To continue, here are the four steps that will help you become a genius - or at least help you become more powerful in your thinking.

1. Encourage an insatiable curiosity.

Whether we look at the life Albert Einstein, Leonardo da Vinci, Stephen Hawking, one thing is clear: They all had or have an unending curiosity. You do not stumble upon many unprecedented insights if you get bored after a few minutes of investigating something. Curiosity drives us to explore deeply the world around us. Allow yourself to wonder about things. Make questioning of everything a habit, by consciously doing it until it is automatic.

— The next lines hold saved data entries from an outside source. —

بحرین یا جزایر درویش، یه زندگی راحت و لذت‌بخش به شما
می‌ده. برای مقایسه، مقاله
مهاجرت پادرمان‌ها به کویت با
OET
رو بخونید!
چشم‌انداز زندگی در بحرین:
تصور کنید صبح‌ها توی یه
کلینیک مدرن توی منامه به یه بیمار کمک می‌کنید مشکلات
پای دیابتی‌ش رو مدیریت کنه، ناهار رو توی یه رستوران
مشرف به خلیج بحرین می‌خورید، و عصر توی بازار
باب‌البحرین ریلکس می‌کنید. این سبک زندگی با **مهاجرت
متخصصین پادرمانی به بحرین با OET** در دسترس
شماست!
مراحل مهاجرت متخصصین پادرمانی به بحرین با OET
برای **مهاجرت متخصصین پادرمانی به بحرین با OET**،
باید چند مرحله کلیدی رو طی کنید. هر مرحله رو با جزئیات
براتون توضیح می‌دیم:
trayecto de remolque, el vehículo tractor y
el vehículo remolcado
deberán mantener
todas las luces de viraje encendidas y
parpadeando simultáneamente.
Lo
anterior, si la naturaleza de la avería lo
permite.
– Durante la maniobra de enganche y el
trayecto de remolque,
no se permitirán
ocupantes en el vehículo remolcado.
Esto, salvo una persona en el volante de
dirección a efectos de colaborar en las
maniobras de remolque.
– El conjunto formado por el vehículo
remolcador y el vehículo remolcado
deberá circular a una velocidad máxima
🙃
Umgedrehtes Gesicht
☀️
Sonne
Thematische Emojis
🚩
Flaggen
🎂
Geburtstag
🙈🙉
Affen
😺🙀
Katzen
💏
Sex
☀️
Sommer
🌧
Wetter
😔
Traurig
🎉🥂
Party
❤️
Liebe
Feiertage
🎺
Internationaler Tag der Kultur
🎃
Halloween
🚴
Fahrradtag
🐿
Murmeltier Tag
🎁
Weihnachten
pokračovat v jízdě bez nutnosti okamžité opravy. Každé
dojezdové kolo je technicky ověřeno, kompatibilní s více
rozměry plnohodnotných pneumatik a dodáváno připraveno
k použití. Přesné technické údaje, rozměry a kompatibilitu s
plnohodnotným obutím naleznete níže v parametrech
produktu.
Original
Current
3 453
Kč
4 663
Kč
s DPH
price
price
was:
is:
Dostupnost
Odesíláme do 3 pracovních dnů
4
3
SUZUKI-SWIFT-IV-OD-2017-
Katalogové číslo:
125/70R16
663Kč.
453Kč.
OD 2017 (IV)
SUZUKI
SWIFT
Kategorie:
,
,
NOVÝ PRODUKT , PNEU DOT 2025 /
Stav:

2. Open your mind to changes.

It may be convenient to label and categorize everything, and it is comforting to some to have answers and beliefs that go unchallenged, but this is not the path of genius. Open your mind and embrace the uncertainty and ambiguity of life and of the world. Yes, we must assume certain truths, but we can be ready to drop them as better ones come along - and then perhaps drop those in time. Challenge your own thinking. Stephen Hawking proved that information was lost when something enters a black hole, and then, decades longer, proved he was wrong. The second insight would not have been possible to a man who clings to certainty and close his mind to new and conflicting ideas.

3. Play

In part, playing is a way to encourage your curiosity. But it has other benefits as well. When you play around with ideas or even play around with models or inventions, you test your thinking against reality. And just as a kitten learns hunting skills by playing, you develop and exercise your thinking skills by exposing them to real-life tests and situations. Playfulness also encourages the combining of various mental abilities and skills and ideas.

Play and humor are also useful for "loosening up" your thinking. If you are too uptight, you tend to be less open to new ideas. For example, Nobel Prize-winning physicist Richard Feynman was known for being playful and having a great sense of humor. He also played bongo, was a practical joker, deciphered hieroglyphs, picked locks, and was generally regarded as an eccentric and a free spirit. His playful approach to his many pursuits probably made him much more open to "crazy" thoughts that gave new insight.

4. Learn specific techniques for creative thinking.

Just as some people are born with more intellectual ability, some are probably born with a brain that has more creative tendencies. But anyone can learn specific techniques for generating new ideas, creatively solving problems, digging deeper into the nature of things and having more insight. The Site Map for this website has dozens of pages detailing these creativity practices and techniques. You can also find many in my e-book:

Problem Solving Power

And in my upcoming paperback:

The Thousand Mile Hole

(To be published soon)

To become a genius, or at least to become more creatively and intellectually powerful than you already are, you have to make the suggestions above into habits. Let your curiosity be an everyday thing, open your mind to new ideas continually, play daily (both mentally and physically), and practice special thinking techniques until they are an unconscious part of your mental routine.